Supplied data:
▬▬▬
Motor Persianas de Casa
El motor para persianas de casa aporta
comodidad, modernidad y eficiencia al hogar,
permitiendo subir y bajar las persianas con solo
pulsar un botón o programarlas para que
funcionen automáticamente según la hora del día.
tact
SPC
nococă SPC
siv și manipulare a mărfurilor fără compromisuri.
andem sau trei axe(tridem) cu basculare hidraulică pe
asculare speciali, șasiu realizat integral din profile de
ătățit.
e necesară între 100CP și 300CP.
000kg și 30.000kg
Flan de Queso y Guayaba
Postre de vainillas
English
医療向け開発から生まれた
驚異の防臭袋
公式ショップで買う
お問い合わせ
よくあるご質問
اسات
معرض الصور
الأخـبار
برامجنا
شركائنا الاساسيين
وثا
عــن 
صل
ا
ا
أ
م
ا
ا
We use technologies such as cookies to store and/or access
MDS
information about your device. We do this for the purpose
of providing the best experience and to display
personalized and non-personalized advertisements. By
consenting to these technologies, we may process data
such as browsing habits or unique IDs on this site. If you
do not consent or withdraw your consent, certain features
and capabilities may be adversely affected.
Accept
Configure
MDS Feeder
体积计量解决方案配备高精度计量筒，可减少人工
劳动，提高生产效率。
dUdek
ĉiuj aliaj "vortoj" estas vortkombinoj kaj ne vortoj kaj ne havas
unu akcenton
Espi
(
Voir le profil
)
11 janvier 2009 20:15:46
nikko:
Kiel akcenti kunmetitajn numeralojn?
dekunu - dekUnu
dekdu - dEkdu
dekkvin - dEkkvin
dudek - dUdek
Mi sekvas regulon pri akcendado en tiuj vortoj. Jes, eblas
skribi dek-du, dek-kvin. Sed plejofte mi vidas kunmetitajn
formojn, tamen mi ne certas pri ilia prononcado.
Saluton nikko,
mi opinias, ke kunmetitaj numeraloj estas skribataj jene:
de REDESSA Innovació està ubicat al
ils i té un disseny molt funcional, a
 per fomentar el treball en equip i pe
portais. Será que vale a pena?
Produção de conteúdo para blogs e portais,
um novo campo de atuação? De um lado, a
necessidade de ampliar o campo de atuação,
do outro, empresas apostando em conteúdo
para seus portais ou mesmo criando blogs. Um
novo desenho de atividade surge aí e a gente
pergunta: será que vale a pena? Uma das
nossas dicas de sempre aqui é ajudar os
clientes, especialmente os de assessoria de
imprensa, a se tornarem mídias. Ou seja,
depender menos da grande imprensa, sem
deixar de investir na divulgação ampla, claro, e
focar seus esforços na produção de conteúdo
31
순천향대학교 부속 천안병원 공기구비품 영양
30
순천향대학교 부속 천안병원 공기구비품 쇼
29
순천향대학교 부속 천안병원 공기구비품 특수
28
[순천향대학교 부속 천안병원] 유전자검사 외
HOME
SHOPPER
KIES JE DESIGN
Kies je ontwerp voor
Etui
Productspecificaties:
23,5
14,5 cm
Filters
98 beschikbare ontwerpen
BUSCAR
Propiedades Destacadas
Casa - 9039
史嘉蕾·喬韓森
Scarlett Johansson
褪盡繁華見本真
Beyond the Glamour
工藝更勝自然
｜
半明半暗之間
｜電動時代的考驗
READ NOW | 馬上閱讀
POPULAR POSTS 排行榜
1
▬▬▬
Work instruction: Repeat each line of the data exactly, missing none.

Task solution:
Motor Persianas de Casa
El motor para persianas de casa aporta
comodidad, modernidad y eficiencia al hogar,
permitiendo subir y bajar las persianas con solo
pulsar un botón o programarlas para que
funcionen automáticamente según la hora del día.
tact
SPC
nococă SPC
siv și manipulare a mărfurilor fără compromisuri.
andem sau trei axe(tridem) cu basculare hidraulică pe
asculare speciali, șasiu realizat integral din profile de
ătățit.
e necesară între 100CP și 300CP.
000kg și 30.000kg
Flan de Queso y Guayaba
Postre de vainillas
English
医療向け開発から生まれた
驚異の防臭袋
公式ショップで買う
お問い合わせ
よくあるご質問
اسات
معرض الصور
الأخـبار
برامجنا
شركائنا الاساسيين
وثا
عــن 
صل
ا
ا
أ
م
ا
ا
We use technologies such as cookies to store and/or access
MDS
information about your device. We do this for the purpose
of providing the best experience and to display
personalized and non-personalized advertisements. By
consenting to these technologies, we may process data
such as browsing habits or unique IDs on this site. If you
do not consent or withdraw your consent, certain features
and capabilities may be adversely affected.
Accept
Configure
MDS Feeder
体积计量解决方案配备高精度计量筒，可减少人工
劳动，提高生产效率。
dUdek
ĉiuj aliaj "vortoj" estas vortkombinoj kaj ne vortoj kaj ne havas
unu akcenton
Espi
(
Voir le profil
)
11 janvier 2009 20:15:46
nikko:
Kiel akcenti kunmetitajn numeralojn?
dekunu - dekUnu
dekdu - dEkdu
dekkvin - dEkkvin
dudek - dUdek
Mi sekvas regulon pri akcendado en tiuj vortoj. Jes, eblas
skribi dek-du, dek-kvin. Sed plejofte mi vidas kunmetitajn
formojn, tamen mi ne certas pri ilia prononcado.
Saluton nikko,
mi opinias, ke kunmetitaj numeraloj estas skribataj jene:
de REDESSA Innovació està ubicat al
ils i té un disseny molt funcional, a
 per fomentar el treball en equip i pe
portais. Será que vale a pena?
Produção de conteúdo para blogs e portais,
um novo campo de atuação? De um lado, a
necessidade de ampliar o campo de atuação,
do outro, empresas apostando em conteúdo
para seus portais ou mesmo criando blogs. Um
novo desenho de atividade surge aí e a gente
pergunta: será que vale a pena? Uma das
nossas dicas de sempre aqui é ajudar os
clientes, especialmente os de assessoria de
imprensa, a se tornarem mídias. Ou seja,
depender menos da grande imprensa, sem
deixar de investir na divulgação ampla, claro, e
focar seus esforços na produção de conteúdo
31
순천향대학교 부속 천안병원 공기구비품 영양
30
순천향대학교 부속 천안병원 공기구비품 쇼
29
순천향대학교 부속 천안병원 공기구비품 특수
28
[순천향대학교 부속 천안병원] 유전자검사 외
HOME
SHOPPER
KIES JE DESIGN
Kies je ontwerp voor
Etui
Productspecificaties:
23,5
14,5 cm
Filters
98 beschikbare ontwerpen
BUSCAR
Propiedades Destacadas
Casa - 9039
史嘉蕾·喬韓森
Scarlett Johansson
褪盡繁華見本真
Beyond the Glamour
工藝更勝自然
｜
半明半暗之間
｜電動時代的考驗
READ NOW | 馬上閱讀
POPULAR POSTS 排行榜
1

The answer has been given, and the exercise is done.